BY NORBERT RUG
Though vaccinations can prevent a number of childhood illnesses, some believe mandatory vaccination violates individual rights and can actually do more harm than good. Many people do not believe that they should be forced by law into getting vaccinated but many states do allow exemptions for moral and religious beliefs, however, they do require that children have certain vaccinations before attending public school.
Serious side effects of vaccination appear to be no more common than those from other types of medication such as antibiotics, fever reducers, and pain relievers. In my opinion, vaccines have helped children stay healthy for more than 50 years, they are safe and they work. Yet many parents still question their safety because of misinformation they’ve received.
Just because it is on the internet doesn’t make it true. That’s why I think it’s important to turn to a reliable and trusted source, including your child’s doctor, for information. Most healthcare professionals believe in their effectiveness to prevent life-threatening illnesses.
Most childhood diseases are rarer due to vaccines according to what I’ve read and if they are not given, the bacteria and viruses that cause these diseases could begin to infect more and more children. In the United States vaccines protect children from many diseases but in many parts of the world vaccine-preventable diseases are still quite common. Because these diseases may be brought into the United States by Americans who travel abroad or by immigrants, it’s important for your child to be vaccinated.
I’ve read that millions of children have been protected against serious illnesses because they were vaccinated. It is reported when a large majority of children have been vaccinated, most who get the disease will have been vaccinated. If a vaccinated child does get the disease, the symptoms will be milder with less serious side effects or complications than in a child who hasn’t been vaccinated.
A highly weakened strain of the Rubella virus is given as a vaccination to guard against the disease commonly called Measles or German Measles. It is unknown how long the immunity actually lasts, but many studies have shown that it lasts at least 15 years while a natural immunity created from actually contracting the disease will last a lifetime.
Then we have Chicken Pox. According to the CDC, Chickenpox is a very contagious disease caused by the varicella-zoster virus. The best way to prevent chickenpox is to get the chickenpox vaccine. Without being vaccinated and contracting Chicken Pox could cause shingles in later life.
Mumps vaccine is also created from an extremely weakened strain of the mumps virus. The mumps virus is self-limiting and will provide a lifetime immunity if contracted. The duration of the vaccine protection is unknown, however, it has been shown to last at least 12 years.
All 50 states require some types of vaccinations for children entering public schools. Since Aug. 22, 2014, all 50 states and Washington DC require vaccinations for diphtheria, tetanus, pertussis, polio, measles, and rubella. As of 2009, the Centers for Disease Control (CDC), American Academy of Pediatrics, and the American Academy of Physicians recommend that children be vaccinated against fifteen different common childhood illnesses.
According to a 2003 report by researchers at the Pediatric Academic Society, childhood vaccinations in the U.S. prevent about 10.5 million cases of infectious illness and 33,000 deaths per year.

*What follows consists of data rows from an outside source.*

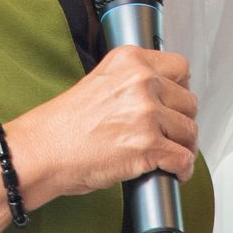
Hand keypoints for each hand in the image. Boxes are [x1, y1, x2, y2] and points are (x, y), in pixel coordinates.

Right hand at [11, 46, 197, 208]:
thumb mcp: (99, 83)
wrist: (42, 152)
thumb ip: (130, 82)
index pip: (179, 67)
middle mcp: (141, 82)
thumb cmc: (62, 126)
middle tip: (170, 134)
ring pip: (189, 131)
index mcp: (129, 61)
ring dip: (184, 146)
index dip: (181, 89)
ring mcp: (146, 114)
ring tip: (170, 155)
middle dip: (182, 121)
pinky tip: (173, 172)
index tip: (175, 103)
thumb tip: (159, 96)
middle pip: (189, 101)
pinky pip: (184, 158)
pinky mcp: (149, 145)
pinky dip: (182, 169)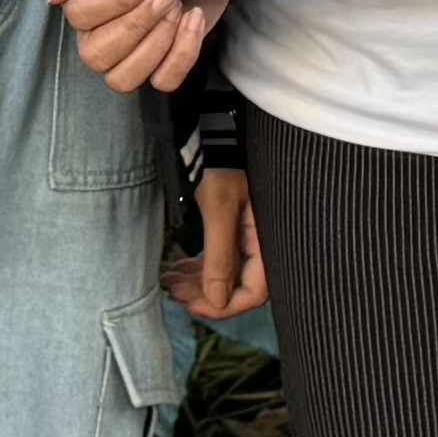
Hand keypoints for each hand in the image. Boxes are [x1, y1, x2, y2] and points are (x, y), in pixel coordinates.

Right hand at [46, 0, 229, 92]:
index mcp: (81, 8)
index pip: (81, 17)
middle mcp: (98, 39)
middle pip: (98, 55)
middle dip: (137, 23)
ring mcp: (130, 58)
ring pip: (124, 79)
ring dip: (157, 42)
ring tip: (177, 6)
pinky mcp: (163, 65)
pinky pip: (165, 81)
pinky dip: (183, 53)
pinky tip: (193, 18)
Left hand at [175, 161, 265, 321]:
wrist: (213, 130)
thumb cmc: (220, 163)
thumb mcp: (219, 208)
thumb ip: (220, 256)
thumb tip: (217, 300)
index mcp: (267, 238)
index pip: (254, 290)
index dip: (225, 305)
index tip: (193, 306)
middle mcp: (261, 240)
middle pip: (237, 285)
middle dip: (204, 293)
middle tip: (174, 291)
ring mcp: (247, 233)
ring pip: (225, 272)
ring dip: (197, 281)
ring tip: (170, 281)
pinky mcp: (233, 225)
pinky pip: (219, 257)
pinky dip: (199, 266)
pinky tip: (179, 268)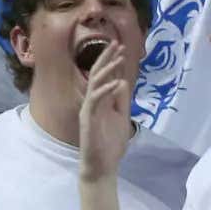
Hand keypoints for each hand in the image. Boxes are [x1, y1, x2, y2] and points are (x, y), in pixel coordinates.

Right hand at [79, 41, 134, 179]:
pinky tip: (117, 82)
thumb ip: (121, 100)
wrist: (102, 166)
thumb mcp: (121, 118)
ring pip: (95, 84)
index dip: (112, 62)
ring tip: (119, 58)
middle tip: (117, 43)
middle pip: (97, 75)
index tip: (122, 48)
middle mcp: (92, 103)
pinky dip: (106, 90)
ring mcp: (88, 110)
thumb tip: (123, 81)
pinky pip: (95, 100)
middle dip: (107, 58)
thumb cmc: (110, 145)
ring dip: (107, 69)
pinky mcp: (88, 119)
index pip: (105, 77)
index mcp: (100, 102)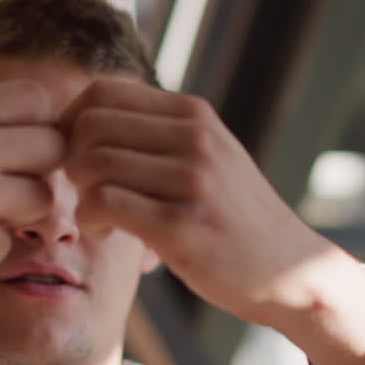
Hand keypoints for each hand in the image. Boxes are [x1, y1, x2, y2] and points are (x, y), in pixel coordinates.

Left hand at [60, 78, 333, 325]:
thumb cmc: (235, 220)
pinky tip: (107, 234)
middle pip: (89, 125)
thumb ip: (160, 134)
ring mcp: (192, 180)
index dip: (71, 125)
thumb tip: (86, 118)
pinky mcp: (182, 225)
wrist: (293, 272)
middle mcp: (195, 137)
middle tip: (87, 193)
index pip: (102, 92)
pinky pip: (104, 203)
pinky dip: (90, 219)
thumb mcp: (209, 158)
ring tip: (99, 217)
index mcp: (195, 114)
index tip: (79, 160)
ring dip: (80, 194)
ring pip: (92, 162)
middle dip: (70, 161)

Vaccines have reduced and in some cases, eliminated many diseases that killed or severely disabled people just a few generations ago. For example, smallpox vaccination eradicated that disease worldwide. Your children don’t have to get smallpox shots anymore because the disease was eradicated decades ago and currently there is no evidence of naturally occurring smallpox transmission anywhere in the world.
However, small quantities of smallpox virus officially still exist in research laboratories in Atlanta, Georgia, and in Russia. Polio has almost been eliminated but according to the world health organization, two countries in the world have never stopped transmission of Polio (Pakistan and Afghanistan). As long as a single child remains infected with poliovirus, children in all countries are at risk of contracting the disease.
It is natural to want to understand the potential risks of vaccination, especially when the benefits are invisible, but you’ll never know how many times your child is exposed to vaccine-preventable disease and makes use of their vaccine-induced immunity. Vaccination is not just a personal choice either.
The “vaccinated community” where everyone possible in a community has been vaccinated against a disease helps to protect those who are not able to be vaccinated. These include children too young to receive vaccines and those Individuals with weakened immune systems.
I believe it is a good idea to have children vaccinated against childhood diseases.
Norb is not a medical professional and doesn’t even play one on television, however, he has decades of experience, does a lot of research and tries to reach informed opinions. One of these topics he has researched is childhood vaccinations.